健康問題:1位はたばこ・2位は○○
佐々木敏の栄養データはこう読む!
第2章:「1 生活習慣病対策のためのアクション」より
「生活習慣病対策のために世界全体がとるべき5つのアクション」(2011年)によると、
1:「たばこ」→タバコの規制に関する世界保健機関枠組み条約の履行の推進
2:「食塩」→食塩の消費をおさえるためのマスメディア・キャンペーンと食品企業による自発的な活動
3:「肥満、不健康な食事、運動不足」→マスメディア・キャンペーン、食品への課税、助成金、表示、販売活動の制限
4:「有害飲酒」→増税、広告の禁止、入手の制限
5:「心疾患系疾患のリスクの低下」→生活習慣病高リスク者への複数種類の薬剤の利用
となっており、「食塩」が肥満+不健康な食事+運動不足よりも上位にランクインしている。
「アメリカ人成人全員が1日当たり3gだけ減塩する」というシナリオで計算を行った研究結果によると、年齢により差はあるが全体として約3.5%下がるはず、となった。
「3gも減塩してたった3.5%か」と思われるかもしれないが、「3gではなくわずか1gの減塩でも、全米の高血圧患者全員が降圧剤を飲むと仮定した場合に期待される死亡率の減少よりも、減塩による予防効果の方が大きい」とこの研究は結論付けている。
高血圧はとても多い病気で、降圧剤は最も多く使われている薬剤の1つであり、そのために莫大な医療費が世界中で使われている。
この研究は、毎日わずか1gの減塩がもたらす医療費抑制効果と、社会全体における健康効果の両方を見事に見せてくれた。
ソルトシェーカーの穴の面積と食塩使用量の関連を調べたオーストラリアの研究によると、人が1食に食べる食塩の量はソルトシェーカーの穴の大きさにほぼ完全に比例していた。
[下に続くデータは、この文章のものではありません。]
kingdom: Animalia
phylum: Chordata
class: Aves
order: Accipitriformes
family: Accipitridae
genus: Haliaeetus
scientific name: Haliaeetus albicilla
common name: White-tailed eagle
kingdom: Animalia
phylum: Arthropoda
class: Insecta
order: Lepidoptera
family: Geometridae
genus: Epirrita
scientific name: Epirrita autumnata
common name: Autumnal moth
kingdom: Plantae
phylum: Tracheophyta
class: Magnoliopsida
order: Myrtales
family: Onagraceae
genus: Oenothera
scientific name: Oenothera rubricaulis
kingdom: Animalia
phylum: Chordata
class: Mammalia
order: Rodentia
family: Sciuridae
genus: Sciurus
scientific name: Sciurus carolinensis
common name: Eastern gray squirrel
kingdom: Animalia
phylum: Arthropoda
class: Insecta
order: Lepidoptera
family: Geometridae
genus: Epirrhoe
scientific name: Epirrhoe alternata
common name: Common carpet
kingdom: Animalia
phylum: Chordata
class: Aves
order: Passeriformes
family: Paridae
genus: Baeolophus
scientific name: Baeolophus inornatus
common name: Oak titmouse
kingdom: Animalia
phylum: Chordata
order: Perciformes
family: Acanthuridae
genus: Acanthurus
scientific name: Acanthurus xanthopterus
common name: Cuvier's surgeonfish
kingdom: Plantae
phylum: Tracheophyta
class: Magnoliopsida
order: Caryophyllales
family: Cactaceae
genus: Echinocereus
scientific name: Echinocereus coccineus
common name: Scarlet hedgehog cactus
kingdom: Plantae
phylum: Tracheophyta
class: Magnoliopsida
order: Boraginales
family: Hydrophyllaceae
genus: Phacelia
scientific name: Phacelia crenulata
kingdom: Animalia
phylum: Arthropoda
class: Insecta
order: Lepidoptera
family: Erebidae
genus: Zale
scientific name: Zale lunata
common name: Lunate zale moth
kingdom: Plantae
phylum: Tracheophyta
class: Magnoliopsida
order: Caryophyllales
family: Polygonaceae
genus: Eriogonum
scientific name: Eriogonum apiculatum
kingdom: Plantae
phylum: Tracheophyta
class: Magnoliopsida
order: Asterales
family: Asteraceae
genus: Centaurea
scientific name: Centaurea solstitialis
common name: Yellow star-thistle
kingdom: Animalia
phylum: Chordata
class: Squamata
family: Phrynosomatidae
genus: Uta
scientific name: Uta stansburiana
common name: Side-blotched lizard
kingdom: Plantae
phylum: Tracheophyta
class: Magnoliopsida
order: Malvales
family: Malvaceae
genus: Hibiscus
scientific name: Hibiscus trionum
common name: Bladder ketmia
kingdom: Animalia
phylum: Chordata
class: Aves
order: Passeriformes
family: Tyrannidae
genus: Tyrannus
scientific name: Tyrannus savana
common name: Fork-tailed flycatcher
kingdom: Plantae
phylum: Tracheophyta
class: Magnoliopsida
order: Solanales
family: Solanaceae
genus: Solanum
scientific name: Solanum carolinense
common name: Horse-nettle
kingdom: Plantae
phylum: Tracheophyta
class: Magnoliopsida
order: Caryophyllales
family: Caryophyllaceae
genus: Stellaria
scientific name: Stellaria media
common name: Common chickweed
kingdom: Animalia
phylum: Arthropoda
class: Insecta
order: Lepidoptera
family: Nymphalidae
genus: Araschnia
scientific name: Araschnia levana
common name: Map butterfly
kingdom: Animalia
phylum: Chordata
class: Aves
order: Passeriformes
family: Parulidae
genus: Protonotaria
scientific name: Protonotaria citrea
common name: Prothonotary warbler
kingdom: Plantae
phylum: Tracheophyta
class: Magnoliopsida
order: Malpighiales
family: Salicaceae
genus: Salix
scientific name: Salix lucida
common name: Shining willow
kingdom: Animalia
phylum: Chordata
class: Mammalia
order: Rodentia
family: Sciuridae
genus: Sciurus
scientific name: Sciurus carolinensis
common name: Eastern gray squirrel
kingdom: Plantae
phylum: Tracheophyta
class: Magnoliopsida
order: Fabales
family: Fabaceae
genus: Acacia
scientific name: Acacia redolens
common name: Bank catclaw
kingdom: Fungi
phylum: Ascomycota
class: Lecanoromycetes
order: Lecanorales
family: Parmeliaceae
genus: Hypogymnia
これはどんな料理・味に関わらず、人は条件反射的にソルトシェーカーを同じ回数振っていたことを示している。
減塩対策は、個人へのアプローチと社会へのアプローチがある。2011年に発表された上記アクションでは「食塩の消費をおさえるためのマスメディア・キャンペーンと食品企業による自発的な活動」(=社会へのアプローチ)となっているが、これは社会的アプローチの方が大きな効果を期待出来ることを多くの研究結果が示しているためと考えられる。
今私たちがすべきことは、皆が減塩料理を覚えて1人1人が実践すること以上に、薄味の食品や料理を普通に食べられる社会環境を作って欲しいと食品企業や大手レストランチェーンや社員食堂にお願いし、その動きを支援し支えていくことではないだろうか。